### DATASET EXTRACT ###

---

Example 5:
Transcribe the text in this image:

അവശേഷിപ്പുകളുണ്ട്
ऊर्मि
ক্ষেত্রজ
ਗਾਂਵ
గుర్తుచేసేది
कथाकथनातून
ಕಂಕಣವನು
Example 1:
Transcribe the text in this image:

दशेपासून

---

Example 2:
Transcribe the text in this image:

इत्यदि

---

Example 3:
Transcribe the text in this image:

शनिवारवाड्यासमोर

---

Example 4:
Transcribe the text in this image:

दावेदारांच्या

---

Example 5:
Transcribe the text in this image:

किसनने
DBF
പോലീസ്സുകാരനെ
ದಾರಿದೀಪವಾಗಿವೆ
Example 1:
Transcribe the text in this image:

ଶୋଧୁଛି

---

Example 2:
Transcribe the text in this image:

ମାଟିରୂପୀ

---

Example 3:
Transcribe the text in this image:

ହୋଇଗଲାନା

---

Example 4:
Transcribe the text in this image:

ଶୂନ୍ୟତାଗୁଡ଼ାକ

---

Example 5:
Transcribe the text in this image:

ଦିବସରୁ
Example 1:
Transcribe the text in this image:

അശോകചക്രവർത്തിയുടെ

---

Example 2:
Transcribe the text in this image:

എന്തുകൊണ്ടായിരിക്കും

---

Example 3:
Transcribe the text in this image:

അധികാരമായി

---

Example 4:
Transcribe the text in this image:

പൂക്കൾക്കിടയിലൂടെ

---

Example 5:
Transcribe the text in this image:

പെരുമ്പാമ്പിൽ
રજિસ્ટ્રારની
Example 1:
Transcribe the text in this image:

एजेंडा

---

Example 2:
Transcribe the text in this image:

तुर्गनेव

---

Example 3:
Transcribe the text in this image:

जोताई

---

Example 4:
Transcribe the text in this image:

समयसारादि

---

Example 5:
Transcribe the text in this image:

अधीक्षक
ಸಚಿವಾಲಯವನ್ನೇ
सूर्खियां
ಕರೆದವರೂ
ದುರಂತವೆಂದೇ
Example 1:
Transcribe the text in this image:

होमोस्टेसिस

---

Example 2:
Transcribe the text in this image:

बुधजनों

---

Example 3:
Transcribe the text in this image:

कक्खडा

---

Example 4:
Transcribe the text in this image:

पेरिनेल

###

→ WORK REQUEST: The records above must be retyped in full. Keep each one exactly as it is.

→ TASK RESULT:
---

Example 5:
Transcribe the text in this image:

അവശേഷിപ്പുകളുണ്ട്
ऊर्मि
ক্ষেত্রজ
ਗਾਂਵ
గుర్తుచేసేది
कथाकथनातून
ಕಂಕಣವನು
Example 1:
Transcribe the text in this image:

दशेपासून

---

Example 2:
Transcribe the text in this image:

इत्यदि

---

Example 3:
Transcribe the text in this image:

शनिवारवाड्यासमोर

---

Example 4:
Transcribe the text in this image:

दावेदारांच्या

---

Example 5:
Transcribe the text in this image:

किसनने
DBF
പോലീസ്സുകാരനെ
ದಾರಿದೀಪವಾಗಿವೆ
Example 1:
Transcribe the text in this image:

ଶୋଧୁଛି

---

Example 2:
Transcribe the text in this image:

ମାଟିରୂପୀ

---

Example 3:
Transcribe the text in this image:

ହୋଇଗଲାନା

---

Example 4:
Transcribe the text in this image:

ଶୂନ୍ୟତାଗୁଡ଼ାକ

---

Example 5:
Transcribe the text in this image:

ଦିବସରୁ
Example 1:
Transcribe the text in this image:

അശോകചക്രവർത്തിയുടെ

---

Example 2:
Transcribe the text in this image:

എന്തുകൊണ്ടായിരിക്കും

---

Example 3:
Transcribe the text in this image:

അധികാരമായി

---

Example 4:
Transcribe the text in this image:

പൂക്കൾക്കിടയിലൂടെ

---

Example 5:
Transcribe the text in this image:

പെരുമ്പാമ്പിൽ
રજિસ્ટ્રારની
Example 1:
Transcribe the text in this image:

एजेंडा

---

Example 2:
Transcribe the text in this image:

तुर्गनेव

---

Example 3:
Transcribe the text in this image:

जोताई

---

Example 4:
Transcribe the text in this image:

समयसारादि

---

Example 5:
Transcribe the text in this image:

अधीक्षक
ಸಚಿವಾಲಯವನ್ನೇ
सूर्खियां
ಕರೆದವರೂ
ದುರಂತವೆಂದೇ
Example 1:
Transcribe the text in this image:

होमोस्टेसिस

---

Example 2:
Transcribe the text in this image:

बुधजनों

---

Example 3:
Transcribe the text in this image:

कक्खडा

---

Example 4:
Transcribe the text in this image:

पेरिनेल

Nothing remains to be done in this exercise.